A steady reduction in overall cancer death rates translates to the avoidance of about 898,000 deaths from cancer between 1990 and 2007, according to the latest statistics from the American Cancer Society. However, the report, Cancer Statistics 2011, and its companion consumer publication Cancer Facts & Figures 2011 find that progress has not benefited all segments of the population equally. A special section of the report finds cancer death rates for individuals with the least education are more than twice those of the most educated and that closing that gap could have prevented 37% -- or 60,370 -- of the premature cancer deaths that occurred in 2007 in people ages 25-64 years.
Each year, the American Cancer Society estimates the numbers of new cancer cases and deaths expected in the United States in the current year and compiles the most recent data on cancer incidence, mortality, and survival based on incidence data from the National Cancer Institute, Centers for Disease Control and Prevention, and the North American Association of Central Cancer Registries, and mortality data from the National Center for Health Statistics.
A total of 1,596,670 new cancer cases and 571,950 deaths from cancer are projected to occur in the U.S. in 2011. Overall cancer incidence rates were stable in men in the most recent time period after decreasing by 1.9% per year from 2001 to 2005; in women, incidence rates have been declining by 0.6% annually since 1998. Overall cancer death rates, which have been dropping since the early 1990s, continued to decrease in all racial/ethnic groups in both men and women since 1998 with the exception of American Indian/Alaska Native women, among whom rates were stable. African American and Hispanic men showed the largest annual decreases in cancer death rates during this time period, 2.6% and 2.5%, respectively. Lung cancer death rates showed a significant decline in women after continuously increasing since the 1930s.
Cancer Statistics 2011 is published early online in CA: A Cancer Journal for Clinicians. Other highlights of the report include:
"The nearly 900,000 cancer deaths avoided over a 17-year period stand in stark contrast to the repeated claim that cancer death rates have not budged," said John R. Seffrin, Ph.D., chief executive officer of the American Cancer Society and its advocacy affiliate, the American Cancer Society Cancer Action Network (ACS CAN). "Nonetheless, we refuse to be satisfied, and are committed to doing whatever it takes, not only to ensure cancer death rates continue to drop, but to accelerate the decline."
The reports feature a Special Section on the impact of eliminating disparities on cancer deaths. Level of education is often used as a marker of socioeconomic status. In 2007, cancer death rates in the least educated segment of the population were 2.6 times higher than those in the most educated. This disparity was largest for lung cancer, for which the death rate was five times higher in the least educated than for the most educated. Differences in lung cancer death rates reflect the striking gradient in smoking prevalence by level of education; 31% of men with 12 or fewer years of education are current smokers, compared to 12% of college graduates and 5% of men with graduate degrees.

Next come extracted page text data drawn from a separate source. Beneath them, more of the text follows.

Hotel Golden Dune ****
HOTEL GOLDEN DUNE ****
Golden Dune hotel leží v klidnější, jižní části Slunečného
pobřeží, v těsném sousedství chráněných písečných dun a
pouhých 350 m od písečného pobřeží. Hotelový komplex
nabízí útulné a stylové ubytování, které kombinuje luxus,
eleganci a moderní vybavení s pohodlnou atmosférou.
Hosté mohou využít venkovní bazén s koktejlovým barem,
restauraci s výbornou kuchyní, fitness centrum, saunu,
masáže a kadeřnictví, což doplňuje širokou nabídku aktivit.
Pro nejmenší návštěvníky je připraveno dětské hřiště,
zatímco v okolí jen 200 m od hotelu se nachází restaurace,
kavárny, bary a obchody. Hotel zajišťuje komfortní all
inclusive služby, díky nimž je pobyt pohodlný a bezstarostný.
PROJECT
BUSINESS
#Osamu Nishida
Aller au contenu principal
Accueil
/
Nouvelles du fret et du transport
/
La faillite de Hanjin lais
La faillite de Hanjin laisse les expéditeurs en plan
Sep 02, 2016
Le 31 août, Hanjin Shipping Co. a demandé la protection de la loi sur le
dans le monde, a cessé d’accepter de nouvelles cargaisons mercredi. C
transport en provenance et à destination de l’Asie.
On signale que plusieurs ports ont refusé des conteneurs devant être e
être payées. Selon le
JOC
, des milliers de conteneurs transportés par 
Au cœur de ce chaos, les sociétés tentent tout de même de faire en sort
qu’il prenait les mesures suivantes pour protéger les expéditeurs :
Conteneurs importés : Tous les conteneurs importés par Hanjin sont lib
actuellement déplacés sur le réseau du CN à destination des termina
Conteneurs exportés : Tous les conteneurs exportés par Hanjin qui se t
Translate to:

The special section also estimated the numbers of potential premature cancer deaths that could be avoided in the absence of socioeconomic and/or racial disparities. If all adults ages 25 to 64 in the United States in 2007 had the cancer death rate of the most educated non-Hispanic whites, 37% --or 60,370 out of 164,190 -- premature cancer deaths could potentially have been avoided. For African Americans, closing the gap between death rates among the most and least educated could potentially avert twice as many premature cancer deaths as eliminating racial disparities between blacks and whites, underscoring the preponderance of poverty in cancer disparities across all segments of the population.
The annual reports have become critical tools for scientists, public health experts, and policymakers in assessing the current burden of cancer. These estimates are some of the most widely quoted cancer statistics in the world. The Society's leading team of epidemiologic researchers, in collaboration with scientists from the National Cancer Institute, compiles and analyzes incidence and mortality data to estimate the number of new cancer cases and deaths for the current year nationwide and in individual states.
The expected numbers of new cancer cases and cancer deaths should be interpreted with caution because these estimates are based on statistical models and may vary considerably from year to year. Not all changes in cancer trends can be captured by modeling techniques and sometimes the model may be too sensitive to recent trends, resulting in over- or under-estimates. For these reasons, the estimates should not be compared from year-to-year to determine trends; age-standardized cancer incidence and death rates are the best way to monitor changes in cancer occurrence and death. Despite these limitations, the American Cancer Society's estimates of the number of new cancer cases and deaths in the current year provide reasonably accurate estimates of the burden of new cancer cases and deaths in the United States. Such estimates will assist in continuing efforts to reduce the public health burden of cancer.